YOUR SOLIN GENERATED RECIPE
Crispy Chickpea and Quinoa Salad with Lemon-Tahini Dressing
A vibrant, hearty salad featuring crispy roasted chickpeas and delicate quinoa tossed with fresh mixed greens, all brought together by a tangy, creamy lemon-tahini dressing. This light yet satisfying dish offers a burst of flavors with every bite and is perfect for a protein-conscious lunch.
INGREDIENTS
1/2 cup Roasted Chickpeas (125 g)
1/10 cup Cooked Quinoa (25 g)
4 tbsp Nonfat Greek Yogurt (60 g)
1 cup Mixed Salad Greens (30 g)
1/4 tbsp Tahini (approx. 4 g)
1 tbsp Fresh Lemon Juice (15 g)
1 clove minced Garlic
Salt & Pepper to taste
PREPARATION
Preheat your oven to 400°F if you need to crisp up pre-cooked chickpeas. Toss cooked chickpeas with a pinch of salt, pepper, and a little garlic powder, then spread them on a baking sheet and roast for 15-20 minutes until crispy.
In a small bowl, whisk together the nonfat Greek yogurt, tahini, fresh lemon juice, and minced garlic. Season with salt and pepper to taste.
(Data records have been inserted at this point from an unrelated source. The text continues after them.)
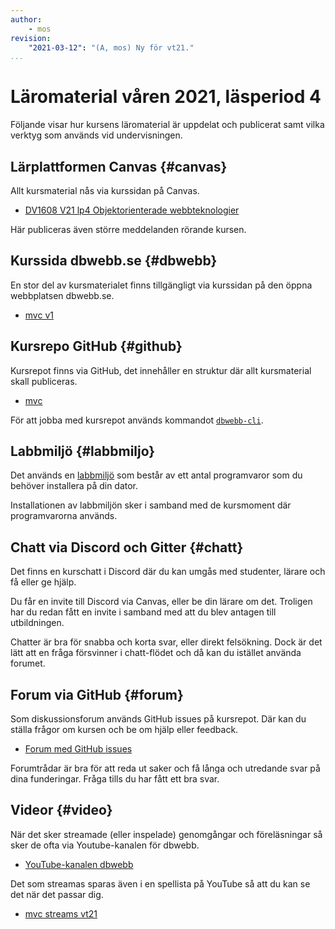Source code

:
 ```yaml
---
author:
    - mos
revision:
    "2021-03-12": "(A, mos) Ny för vt21."
...
```

Läromaterial våren 2021, läsperiod 4
==================================

Följande visar hur kursens läromaterial är uppdelat och publicerat samt vilka verktyg som används vid undervisningen.

<!--more-->



Lärplattformen Canvas {#canvas}
----------------------------------

Allt kursmaterial nås via kurssidan på Canvas.

* [DV1608 V21 lp4 Objektorienterade webbteknologier](https://bth.instructure.com/courses/3427)

Här publiceras även större meddelanden rörande kursen.



Kurssida dbwebb.se {#dbwebb}
----------------------------------

En stor del av kursmaterialet finns tillgängligt via kurssidan på den öppna webbplatsen dbwebb.se.

* [mvc v1](kurser/mvc-v1)



Kursrepo GitHub {#github}
----------------------------------

Kursrepot finns via GitHub, det innehåller en struktur där allt kursmaterial skall publiceras.

* [mvc](https://github.com/dbwebb-se/mvc)

För att jobba med kursrepot används kommandot [`dbwebb-cli`](dbwebb-cli).



Labbmiljö {#labbmiljo}
----------------------------------

Det används en [labbmiljö](./../../labbmiljo) som består av ett antal programvaror som du behöver installera på din dator.

Installationen av labbmiljön sker i samband med de kursmoment där programvarorna används.



Chatt via Discord och Gitter {#chatt}
----------------------------------

Det finns en kurschatt i Discord där du kan umgås med studenter, lärare och få eller ge hjälp.

Du får en invite till Discord via Canvas, eller be din lärare om det. Troligen har du redan fått en invite i samband med att du blev antagen till utbildningen.

Chatter är bra för snabba och korta svar, eller direkt felsökning. Dock är det lätt att en fråga försvinner i chatt-flödet och då kan du istället använda forumet.



Forum via GitHub {#forum}
----------------------------------

Som diskussionsforum används GitHub issues på kursrepot. Där kan du ställa frågor om kursen och be om hjälp eller feedback.

* [Forum med GitHub issues](https://github.com/dbwebb-se/mvc/issues)

Forumtrådar är bra för att reda ut saker och få långa och utredande svar på dina funderingar. Fråga tills du har fått ett bra svar.



Videor {#video}
----------------------------------

När det sker streamade (eller inspelade) genomgångar och föreläsningar så sker de ofta via Youtube-kanalen för dbwebb.

* [YouTube-kanalen dbwebb](https://www.youtube.com/c/DbwebbSe)

Det som streamas sparas även i en spellista på YouTube så att du kan se det när det passar dig.

* [mvc streams vt21](https://www.youtube.com/playlist?list=PLKtP9l5q3ce_cbYbdnzKKF8-4igef73u6)

<!--
Tidigare kurstillfällen kan ses via andra spellistor.

* [ramverk1 streams ht19](https://www.youtube.com/playlist?list=PLKtP9l5q3ce-kBGV_-kmGIdbJYGgZ2_TW)
-->
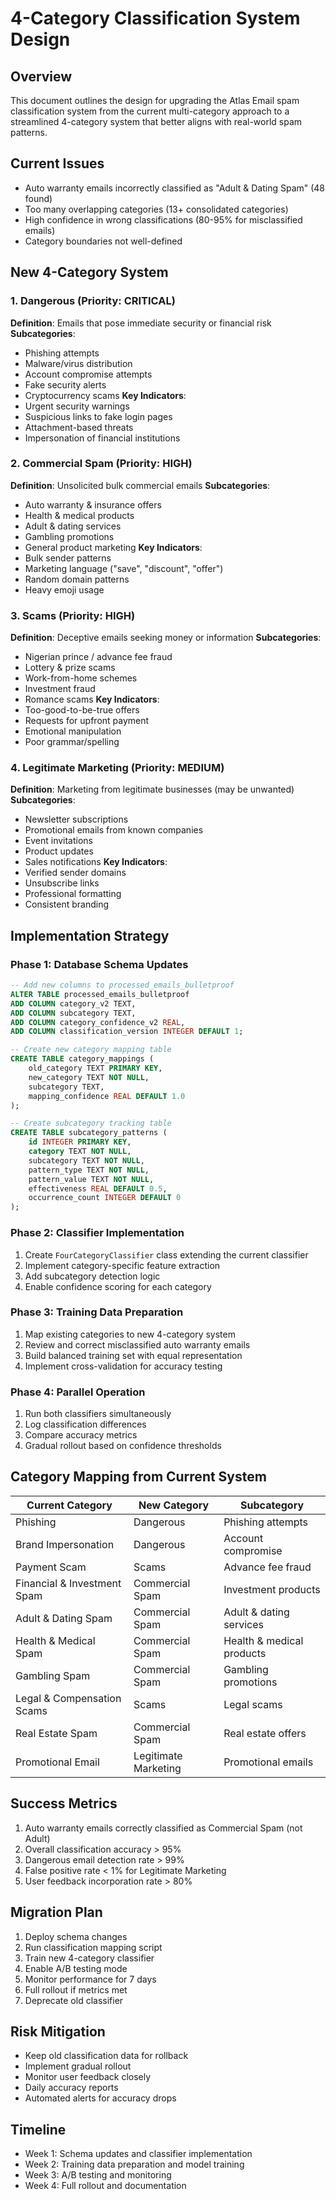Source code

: # 4-Category Classification System Design

## Overview
This document outlines the design for upgrading the Atlas Email spam classification system from the current multi-category approach to a streamlined 4-category system that better aligns with real-world spam patterns.

## Current Issues
- Auto warranty emails incorrectly classified as "Adult & Dating Spam" (48 found)
- Too many overlapping categories (13+ consolidated categories)
- High confidence in wrong classifications (80-95% for misclassified emails)
- Category boundaries not well-defined

## New 4-Category System

### 1. Dangerous (Priority: CRITICAL)
**Definition**: Emails that pose immediate security or financial risk
**Subcategories**:
- Phishing attempts
- Malware/virus distribution
- Account compromise attempts
- Fake security alerts
- Cryptocurrency scams
**Key Indicators**:
- Urgent security warnings
- Suspicious links to fake login pages
- Attachment-based threats
- Impersonation of financial institutions

### 2. Commercial Spam (Priority: HIGH)
**Definition**: Unsolicited bulk commercial emails
**Subcategories**:
- Auto warranty & insurance offers
- Health & medical products
- Adult & dating services
- Gambling promotions
- General product marketing
**Key Indicators**:
- Bulk sender patterns
- Marketing language ("save", "discount", "offer")
- Random domain patterns
- Heavy emoji usage

### 3. Scams (Priority: HIGH)
**Definition**: Deceptive emails seeking money or information
**Subcategories**:
- Nigerian prince / advance fee fraud
- Lottery & prize scams
- Work-from-home schemes
- Investment fraud
- Romance scams
**Key Indicators**:
- Too-good-to-be-true offers
- Requests for upfront payment
- Emotional manipulation
- Poor grammar/spelling

### 4. Legitimate Marketing (Priority: MEDIUM)
**Definition**: Marketing from legitimate businesses (may be unwanted)
**Subcategories**:
- Newsletter subscriptions
- Promotional emails from known companies
- Event invitations
- Product updates
- Sales notifications
**Key Indicators**:
- Verified sender domains
- Unsubscribe links
- Professional formatting
- Consistent branding

## Implementation Strategy

### Phase 1: Database Schema Updates
```sql
-- Add new columns to processed_emails_bulletproof
ALTER TABLE processed_emails_bulletproof 
ADD COLUMN category_v2 TEXT,
ADD COLUMN subcategory TEXT,
ADD COLUMN category_confidence_v2 REAL,
ADD COLUMN classification_version INTEGER DEFAULT 1;

-- Create new category mapping table
CREATE TABLE category_mappings (
    old_category TEXT PRIMARY KEY,
    new_category TEXT NOT NULL,
    subcategory TEXT,
    mapping_confidence REAL DEFAULT 1.0
);

-- Create subcategory tracking table
CREATE TABLE subcategory_patterns (
    id INTEGER PRIMARY KEY,
    category TEXT NOT NULL,
    subcategory TEXT NOT NULL,
    pattern_type TEXT NOT NULL,
    pattern_value TEXT NOT NULL,
    effectiveness REAL DEFAULT 0.5,
    occurrence_count INTEGER DEFAULT 0
);
```

### Phase 2: Classifier Implementation
1. Create `FourCategoryClassifier` class extending the current classifier
2. Implement category-specific feature extraction
3. Add subcategory detection logic
4. Enable confidence scoring for each category

### Phase 3: Training Data Preparation
1. Map existing categories to new 4-category system
2. Review and correct misclassified auto warranty emails
3. Build balanced training set with equal representation
4. Implement cross-validation for accuracy testing

### Phase 4: Parallel Operation
1. Run both classifiers simultaneously
2. Log classification differences
3. Compare accuracy metrics
4. Gradual rollout based on confidence thresholds

## Category Mapping from Current System

| Current Category | New Category | Subcategory |
|-----------------|--------------|-------------|
| Phishing | Dangerous | Phishing attempts |
| Brand Impersonation | Dangerous | Account compromise |
| Payment Scam | Scams | Advance fee fraud |
| Financial & Investment Spam | Commercial Spam | Investment products |
| Adult & Dating Spam | Commercial Spam | Adult & dating services |
| Health & Medical Spam | Commercial Spam | Health & medical products |
| Gambling Spam | Commercial Spam | Gambling promotions |
| Legal & Compensation Scams | Scams | Legal scams |
| Real Estate Spam | Commercial Spam | Real estate offers |
| Promotional Email | Legitimate Marketing | Promotional emails |

## Success Metrics
1. Auto warranty emails correctly classified as Commercial Spam (not Adult)
2. Overall classification accuracy > 95%
3. Dangerous email detection rate > 99%
4. False positive rate < 1% for Legitimate Marketing
5. User feedback incorporation rate > 80%

## Migration Plan
1. Deploy schema changes
2. Run classification mapping script
3. Train new 4-category classifier
4. Enable A/B testing mode
5. Monitor performance for 7 days
6. Full rollout if metrics met
7. Deprecate old classifier

## Risk Mitigation
- Keep old classification data for rollback
- Implement gradual rollout
- Monitor user feedback closely
- Daily accuracy reports
- Automated alerts for accuracy drops

## Timeline
- Week 1: Schema updates and classifier implementation
- Week 2: Training data preparation and model training
- Week 3: A/B testing and monitoring
- Week 4: Full rollout and documentation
Adjust the thickness with a little water if needed.
In a large mixing bowl, combine the mixed salad greens, the measured cooked quinoa, and the roasted chickpeas.
Drizzle the lemon-tahini dressing over the salad and toss gently until all ingredients are evenly coated.
Serve immediately for the freshest texture and flavor.